Kommt es nicht einer Entmündigung des Bürgers gleich, dem Wirt die Schuld in die Schuhe zu schieben? Bedeutet es, dass die Franzosen nicht mehr für ihre Taten verantwortlich sind, nach der Devise „ich kann nichts dafür, denn er gab mir zu trinken“? Wären die Behörden konsequent, müssten sie eigentlich die Prohibition wieder einführen. Aber hier zeigt sich die Hypokrisie des Staates, der einerseits mit aller Härte des Gesetzes vorgeht, andererseits aber kräftig mitkassiert. Ein Dilemma, das auch hierzulande angesichts des nahenden, noch strengeren Rauchverbots diskussionswürdig ist. In Luxemburg gabes die Forderung – und es gibt sie vielleicht immer noch –, Straßenbäume zu fällen, weil dann niemand mehr gegen sie fahren könnte. Mag stimmen, aber wäre man auch hier konsequent, müsste man dann nicht auch fordern, alle Mauern einzureißen, gegen die man eventuell prallen könnte?

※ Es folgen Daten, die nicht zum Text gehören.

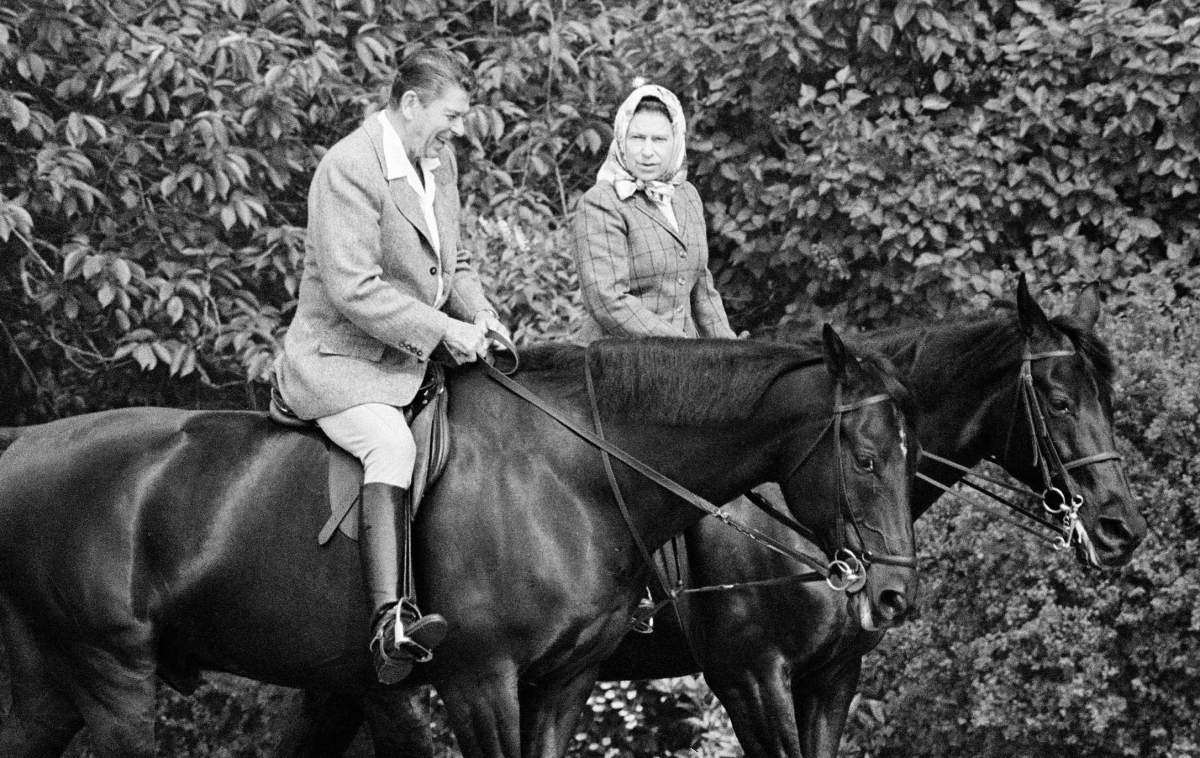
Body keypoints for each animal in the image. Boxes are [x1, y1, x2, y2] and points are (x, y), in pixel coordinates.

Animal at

Treibt man es auf die Spitze, wird man immer einen Schuldigen hinter dem Schuldigen finden: Ein Teufelskreis.
Ja, der Wirt darf niemandem etwas ausschenken, der sternhagelvoll ist, aber dass dies in der Praxis fast unmöglich anzuwenden ist, dürfte wohl jedem einleuchten.
Bleibt nur zu hoffen, dass niemand in Luxemburg auf die Idee kommt, den Wirten die Verantwortung über unser Privatleben zu übertragen. Es geht in dieser Sache nicht so sehr ums Trinken – damit schadet man lediglich seiner eigenen Leber –, sondern um das Fahren im berauschten Zustand. Und diese Verantwortung liegt ganz allein beim Fahrer.
Man kann nicht erwarten, dass immer jemand auf uns aufpasst: Das müssen wir schon selbst tun. Wir brauchen keine Gesetze, die regeln, wer uns wo was zu trinken gibt.